As you can see, the evaluation of the three models depends largely on the cutoff values chosen, which can in turn be determined by the requirements of the intervention methods. Thus, we can say the model’s accuracy is an adequate single metric for comparing the information gain as time passes and comparing tuning parameters for each individual model, but in practice Specificity is likely to be a better gauge of our model’s real-world success as it helps determine how well the model identifies ineligible students.

 

Recommendations

Currently, no intervention methods have been put in place regarding the results of this project. Listed below are considerations for the time periods following each model’s deployment for how those in position to work alongside students to ensure their success could engage with students at risk of losing their scholarship.

Day One

In the opening week of the fall semester in August, the model would likely best serve tactics of engagement which are generalized and broad in scope. Intervention may include additional communication during orientation, advising, or the first weeks of courses prior to the Add/Drop window closing. Such tactics could reach students across the spectrum of predicted risk without a considerable amount of additional resources expended. If available resources allowed a more involved intervention, it is recommended to focus on the subset of students who would be considered high-risk at this early stage as this is a smaller cohort of students and allows those most at-risk to have the most time to make adjustments as needed.

Midterm

By the midpoint of the semester, the model’s results are increasingly confident in many of the students who are predicted to be in either extreme along the spectrum of predicted risk. Thus, this would provide an opportunity for intervention methods to focus on ongoing efforts with students already engaged, but also to shift focus to individuals for whom the model still expresses uncertainty.
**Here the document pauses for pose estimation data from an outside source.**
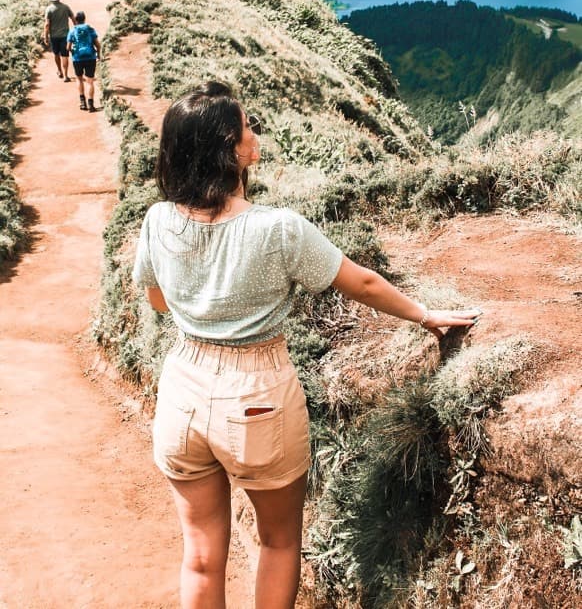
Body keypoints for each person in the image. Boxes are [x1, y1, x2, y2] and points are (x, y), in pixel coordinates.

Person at [132, 81, 481, 609]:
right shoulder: (278, 229)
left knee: (200, 556)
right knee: (277, 542)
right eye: (247, 125)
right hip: (256, 392)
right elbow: (360, 282)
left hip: (180, 390)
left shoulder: (158, 220)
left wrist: (201, 303)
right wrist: (424, 315)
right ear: (230, 146)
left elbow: (157, 300)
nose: (256, 132)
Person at [66, 11, 101, 111]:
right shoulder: (90, 29)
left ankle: (83, 103)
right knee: (90, 81)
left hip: (77, 58)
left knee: (79, 79)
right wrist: (98, 54)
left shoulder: (72, 31)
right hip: (90, 57)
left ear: (76, 20)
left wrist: (73, 52)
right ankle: (91, 104)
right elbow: (97, 44)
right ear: (84, 19)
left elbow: (67, 47)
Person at [43, 0, 75, 81]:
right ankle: (65, 75)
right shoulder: (65, 7)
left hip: (54, 36)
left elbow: (47, 24)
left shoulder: (49, 9)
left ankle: (59, 70)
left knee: (56, 54)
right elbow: (73, 19)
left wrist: (46, 36)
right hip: (65, 35)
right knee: (65, 55)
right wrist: (77, 30)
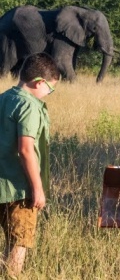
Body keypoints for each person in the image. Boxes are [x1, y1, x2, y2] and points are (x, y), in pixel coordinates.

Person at [0, 52, 60, 277]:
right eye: (50, 89)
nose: (49, 94)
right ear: (39, 82)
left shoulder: (4, 98)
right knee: (18, 245)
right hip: (19, 189)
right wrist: (37, 189)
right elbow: (25, 149)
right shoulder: (30, 105)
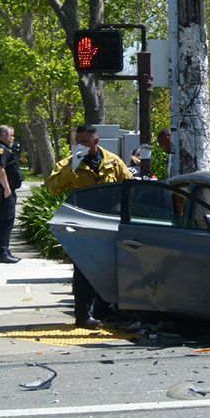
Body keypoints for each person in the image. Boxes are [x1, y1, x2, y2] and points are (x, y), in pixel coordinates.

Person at [47, 124, 134, 328]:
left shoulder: (113, 162)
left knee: (107, 267)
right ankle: (82, 314)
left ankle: (103, 311)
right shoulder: (68, 164)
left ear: (96, 142)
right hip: (83, 223)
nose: (81, 146)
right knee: (84, 269)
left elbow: (129, 185)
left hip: (108, 221)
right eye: (78, 142)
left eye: (85, 142)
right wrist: (72, 168)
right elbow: (53, 188)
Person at [0, 125, 23, 264]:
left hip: (5, 190)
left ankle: (5, 251)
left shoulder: (3, 148)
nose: (13, 138)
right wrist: (6, 188)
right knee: (6, 221)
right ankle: (2, 254)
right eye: (11, 135)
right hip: (2, 191)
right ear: (2, 135)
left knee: (8, 221)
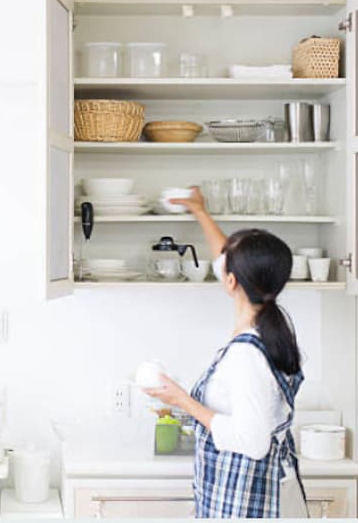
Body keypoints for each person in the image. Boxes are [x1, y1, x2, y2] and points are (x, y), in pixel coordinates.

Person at [145, 186, 306, 518]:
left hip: (246, 506)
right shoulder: (273, 333)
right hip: (265, 497)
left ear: (232, 281)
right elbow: (226, 261)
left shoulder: (246, 356)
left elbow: (253, 442)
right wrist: (200, 211)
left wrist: (181, 401)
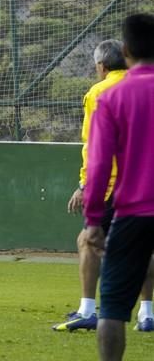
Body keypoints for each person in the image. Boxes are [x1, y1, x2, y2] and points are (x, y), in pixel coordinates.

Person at [53, 40, 154, 332]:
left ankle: (88, 310)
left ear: (102, 66)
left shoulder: (99, 93)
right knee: (144, 247)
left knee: (87, 241)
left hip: (115, 186)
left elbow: (96, 147)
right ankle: (147, 316)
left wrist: (85, 185)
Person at [84, 13, 154, 360]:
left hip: (133, 212)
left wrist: (93, 220)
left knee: (111, 308)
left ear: (125, 50)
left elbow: (97, 165)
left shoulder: (111, 97)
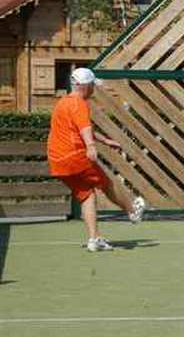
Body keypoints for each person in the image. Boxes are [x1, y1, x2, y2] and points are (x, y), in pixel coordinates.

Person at [47, 68, 146, 252]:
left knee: (87, 195)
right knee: (106, 184)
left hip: (57, 161)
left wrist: (104, 141)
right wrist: (91, 146)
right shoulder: (79, 103)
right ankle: (133, 212)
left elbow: (81, 128)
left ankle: (94, 239)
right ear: (84, 85)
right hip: (74, 157)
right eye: (92, 85)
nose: (94, 88)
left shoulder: (63, 102)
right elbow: (84, 127)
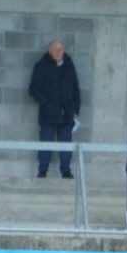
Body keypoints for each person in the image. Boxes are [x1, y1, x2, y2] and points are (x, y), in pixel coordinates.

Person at [28, 39, 81, 179]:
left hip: (67, 113)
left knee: (66, 144)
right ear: (50, 50)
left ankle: (66, 171)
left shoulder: (69, 65)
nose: (58, 52)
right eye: (55, 49)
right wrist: (47, 103)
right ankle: (42, 171)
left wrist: (76, 109)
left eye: (61, 49)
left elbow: (75, 89)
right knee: (46, 143)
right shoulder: (41, 66)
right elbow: (33, 89)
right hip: (48, 114)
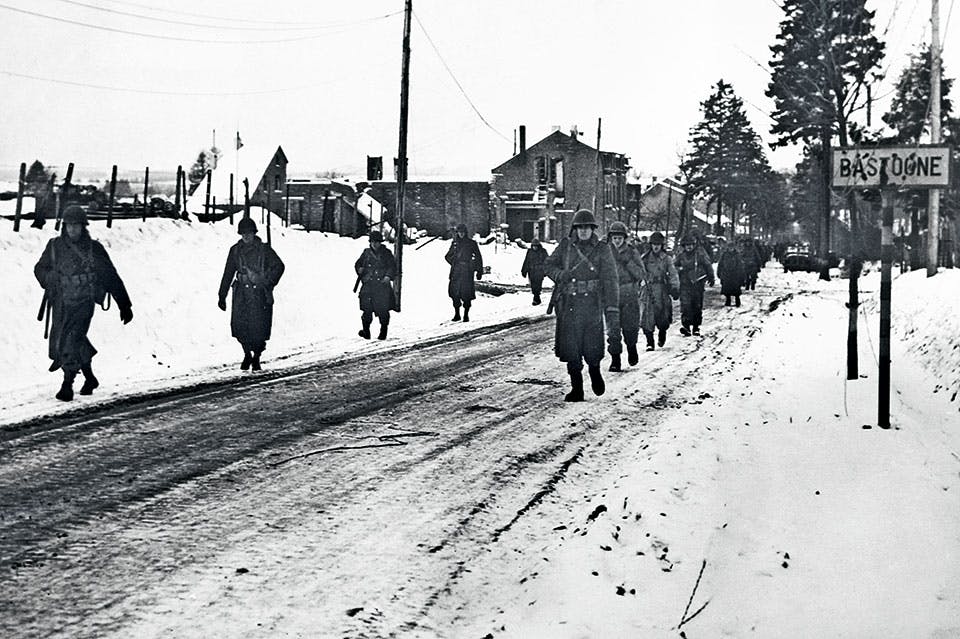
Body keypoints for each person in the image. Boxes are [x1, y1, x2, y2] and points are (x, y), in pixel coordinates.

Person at [34, 205, 133, 401]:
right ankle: (89, 378)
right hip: (61, 302)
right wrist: (48, 277)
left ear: (83, 226)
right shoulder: (54, 246)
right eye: (69, 225)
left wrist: (124, 304)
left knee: (71, 339)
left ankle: (67, 384)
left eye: (76, 225)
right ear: (64, 226)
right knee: (64, 339)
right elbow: (39, 268)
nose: (72, 229)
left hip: (84, 302)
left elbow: (110, 276)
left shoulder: (93, 249)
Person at [544, 209, 619, 401]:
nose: (583, 231)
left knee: (592, 346)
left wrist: (611, 307)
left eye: (587, 227)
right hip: (569, 304)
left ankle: (594, 371)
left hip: (592, 304)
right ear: (575, 229)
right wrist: (560, 275)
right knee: (571, 348)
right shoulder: (566, 246)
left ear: (593, 229)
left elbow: (611, 279)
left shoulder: (602, 249)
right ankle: (577, 388)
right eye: (580, 227)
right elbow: (548, 265)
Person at [218, 217, 285, 371]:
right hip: (241, 293)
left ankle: (256, 357)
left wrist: (268, 282)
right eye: (243, 233)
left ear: (254, 233)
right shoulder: (235, 251)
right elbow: (228, 273)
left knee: (258, 328)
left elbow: (279, 266)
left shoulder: (264, 249)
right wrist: (222, 295)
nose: (246, 236)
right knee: (240, 326)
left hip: (259, 294)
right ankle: (247, 353)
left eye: (249, 233)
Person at [606, 221, 646, 370]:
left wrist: (628, 262)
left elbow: (641, 274)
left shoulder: (632, 252)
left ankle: (631, 348)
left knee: (630, 327)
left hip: (629, 294)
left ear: (624, 238)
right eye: (614, 238)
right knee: (613, 330)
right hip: (611, 295)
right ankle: (615, 360)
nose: (617, 241)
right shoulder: (605, 252)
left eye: (620, 238)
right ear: (610, 238)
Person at [639, 231, 679, 351]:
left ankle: (662, 332)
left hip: (662, 289)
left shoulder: (667, 259)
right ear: (650, 245)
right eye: (654, 244)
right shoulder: (645, 258)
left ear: (662, 245)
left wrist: (675, 287)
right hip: (648, 289)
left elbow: (673, 274)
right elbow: (638, 272)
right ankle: (649, 341)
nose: (656, 246)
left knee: (663, 315)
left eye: (658, 244)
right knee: (646, 315)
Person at [354, 229, 397, 340]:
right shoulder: (366, 253)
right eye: (372, 242)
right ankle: (366, 331)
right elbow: (358, 264)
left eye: (377, 242)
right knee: (366, 310)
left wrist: (388, 276)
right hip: (368, 285)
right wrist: (360, 269)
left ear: (380, 242)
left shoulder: (386, 253)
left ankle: (383, 332)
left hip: (382, 285)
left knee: (383, 310)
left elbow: (392, 266)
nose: (375, 244)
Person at [674, 234, 715, 336]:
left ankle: (696, 327)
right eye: (687, 245)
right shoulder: (681, 256)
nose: (689, 247)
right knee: (685, 305)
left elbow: (708, 265)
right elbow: (674, 266)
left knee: (696, 305)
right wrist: (679, 270)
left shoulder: (700, 254)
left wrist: (711, 277)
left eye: (691, 245)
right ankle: (686, 326)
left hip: (697, 283)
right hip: (685, 284)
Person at [445, 223, 483, 322]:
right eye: (459, 232)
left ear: (466, 233)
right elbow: (447, 256)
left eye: (463, 232)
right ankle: (457, 314)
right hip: (456, 272)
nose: (461, 234)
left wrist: (478, 270)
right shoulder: (454, 244)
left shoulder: (471, 243)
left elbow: (478, 257)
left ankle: (466, 314)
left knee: (466, 293)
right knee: (454, 293)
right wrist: (454, 262)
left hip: (467, 271)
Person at [520, 237, 549, 305]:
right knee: (533, 285)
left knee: (538, 285)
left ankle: (536, 298)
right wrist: (524, 271)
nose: (534, 247)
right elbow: (526, 261)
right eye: (533, 246)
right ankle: (536, 297)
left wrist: (546, 271)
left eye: (536, 246)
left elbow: (547, 261)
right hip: (531, 271)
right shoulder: (530, 251)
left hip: (539, 271)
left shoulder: (543, 251)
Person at [717, 241, 746, 307]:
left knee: (736, 289)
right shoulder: (724, 254)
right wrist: (719, 272)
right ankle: (728, 300)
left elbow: (741, 265)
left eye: (732, 247)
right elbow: (720, 264)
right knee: (727, 289)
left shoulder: (737, 255)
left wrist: (741, 275)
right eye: (730, 247)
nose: (731, 249)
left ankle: (737, 300)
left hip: (735, 274)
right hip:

Not only will this be a smaller portion of students than in the Day One model, but they may also prove to be students who need less involved efforts to see them flip from Ineligible to Eligible by the end of the year. Specifically, the timing of midterm grades lines up well with course registration for the following semester. Thus, intervention could center around more intentional advising and considerations for the difficulty of the courses selected. It may also be an appropriate time to begin considering the possibility of summer courses for either meeting the minimum hour threshold or improving their GPA based on Midterm projections for their fall semester’s final grades.

Fall Final

By the time the semester’s final grades are submitted and able to be added to the dataset, it will likely be with the onset of the spring semester before any intervention methods can be deployed. Thus, these interactions may take the form of working with students whose fall GPA or level of risk is markedly different from their midterm projections and to consider altering their spring schedule accordingly prior to the Add/Drop period ending. Further, this would be an ideal time to more concretely discuss the options provided by a summer semester and more definitively determine what grades would be necessary to earn in the remaining semesters to maintain eligibility now that the first semester’s grades are set in stone with regards to the student’s LIFE GPA.